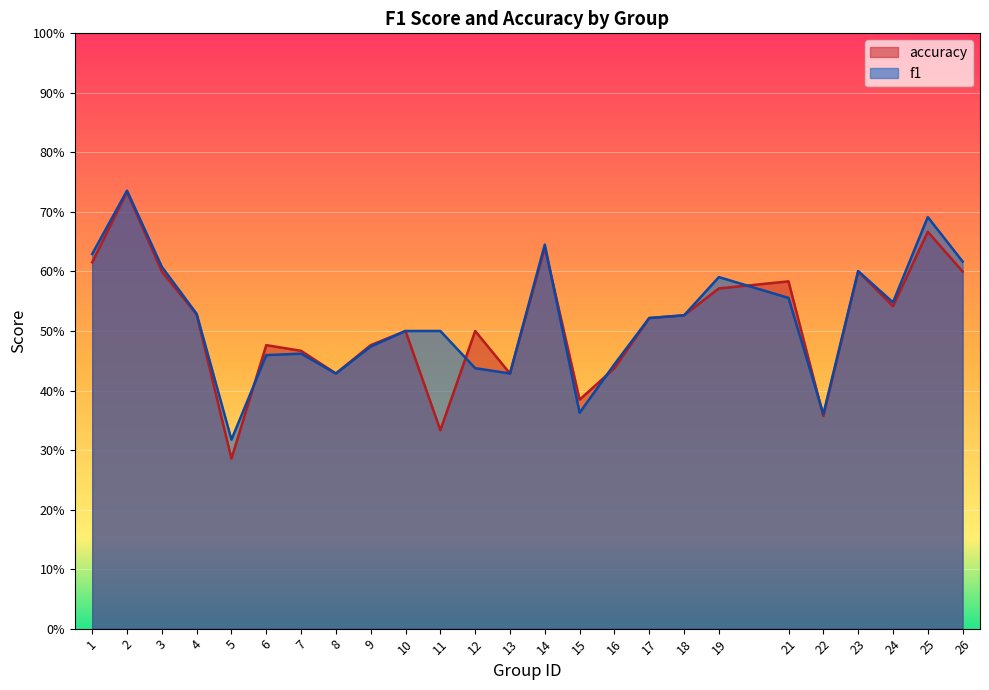

Reading right to left, what are all the values shown in this chart?

f1: 26=0.6	25=0.7	24=0.5	23=0.6	22=0.4	21=0.6	19=0.6	18=0.5	17=0.5	16=0.4	15=0.4	14=0.6	13=0.4	12=0.4	11=0.5	10=0.5	9=0.5	8=0.4	7=0.5	6=0.5	5=0.3	4=0.5	3=0.6	2=0.7	1=0.6
accuracy: 26=0.6	25=0.7	24=0.5	23=0.6	22=0.4	21=0.6	19=0.6	18=0.5	17=0.5	16=0.4	15=0.4	14=0.6	13=0.4	12=0.5	11=0.3	10=0.5	9=0.5	8=0.4	7=0.5	6=0.5	5=0.3	4=0.5	3=0.6	2=0.7	1=0.6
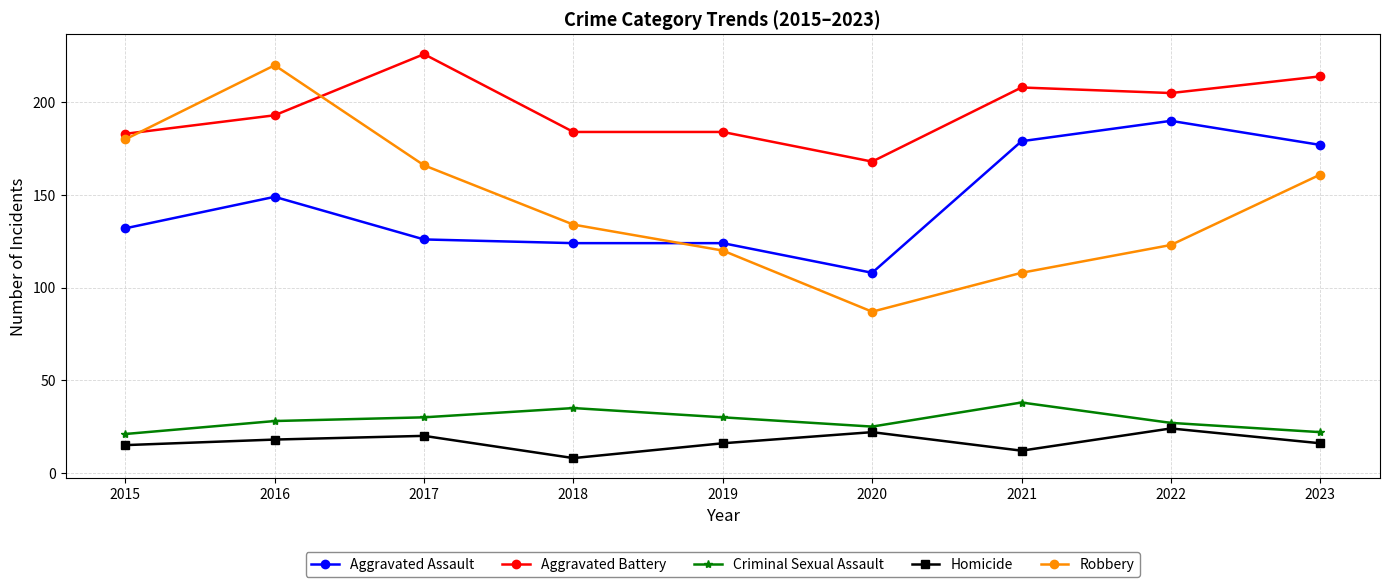

Reading left to right, transcribe all the data shown in this chart.

Aggravated Assault: 132	149	126	124	124	108	179	190	177
Aggravated Battery: 183	193	226	184	184	168	208	205	214
Criminal Sexual Assault: 21	28	30	35	30	25	38	27	22
Homicide: 15	18	20	8	16	22	12	24	16
Robbery: 180	220	166	134	120	87	108	123	161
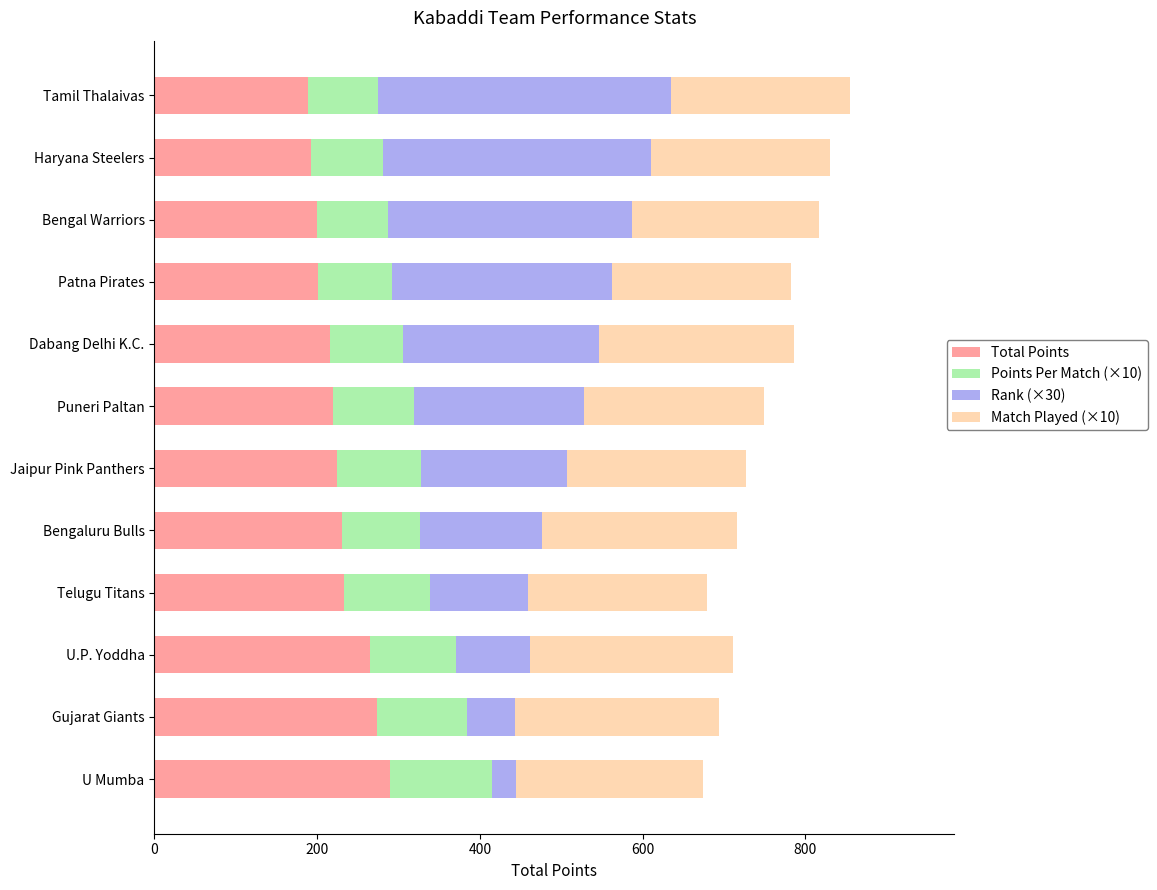

What is the total value across all series at U Mumba?

674.7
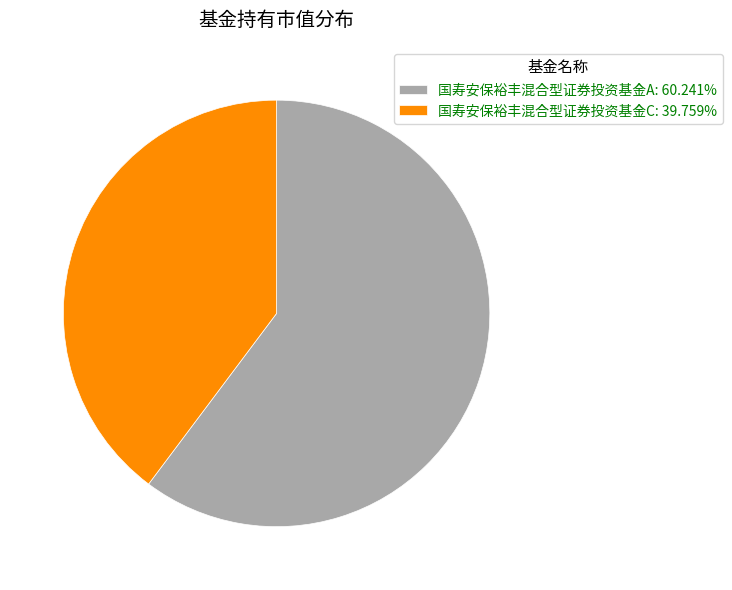

Do 国寿安保裕丰混合型证券投资基金A: 60.241% and 国寿安保裕丰混合型证券投资基金C: 39.759% together represent more than half of the pie?

Yes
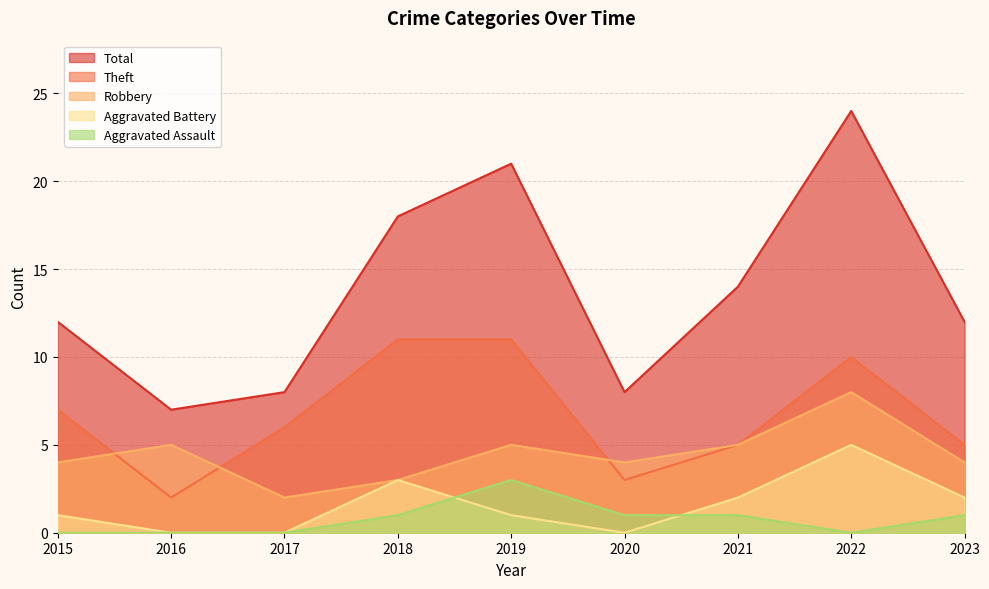

Reading left to right, what are all the values shown in this chart?

Robbery: 4	5	2	3	5	4	5	8	4
Theft: 7	2	6	11	11	3	5	10	5
Aggravated Battery: 1	0	0	3	1	0	2	5	2
Aggravated Assault: 0	0	0	1	3	1	1	0	1
Total: 12	7	8	18	21	8	14	24	12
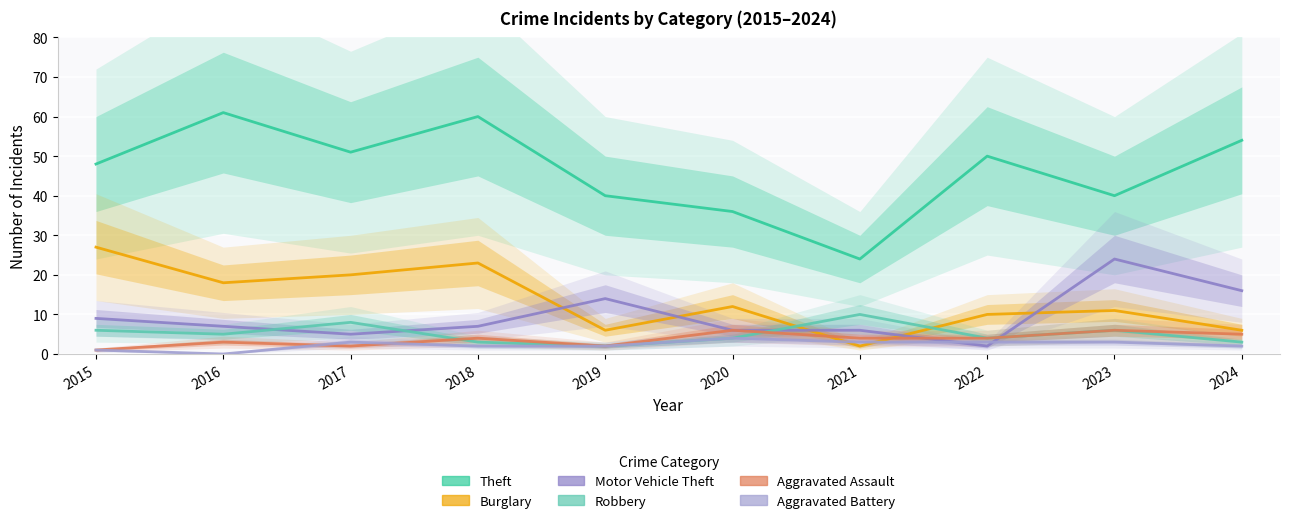

List the labels in order of Burglary value, smallest first.

2021, 2019, 2024, 2022, 2023, 2020, 2016, 2017, 2018, 2015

· · · · ·

### Consigne
Dans les lignes allant de celle qui contient « Reading left to right, what » jusqu'à la fin des items, remplacez « Theft » par « Larceny » et recopiez ces lignes sans aucune autre modification. Laissez les images de côté.

### Réponse
Reading left to right, what are all the values shown in this chart?

Robbery: 4	5	2	3	5	4	5	8	4
Larceny: 7	2	6	11	11	3	5	10	5
Aggravated Battery: 1	0	0	3	1	0	2	5	2
Aggravated Assault: 0	0	0	1	3	1	1	0	1
Total: 12	7	8	18	21	8	14	24	12

List the labels in order of Burglary value, smallest first.

2021, 2019, 2024, 2022, 2023, 2020, 2016, 2017, 2018, 2015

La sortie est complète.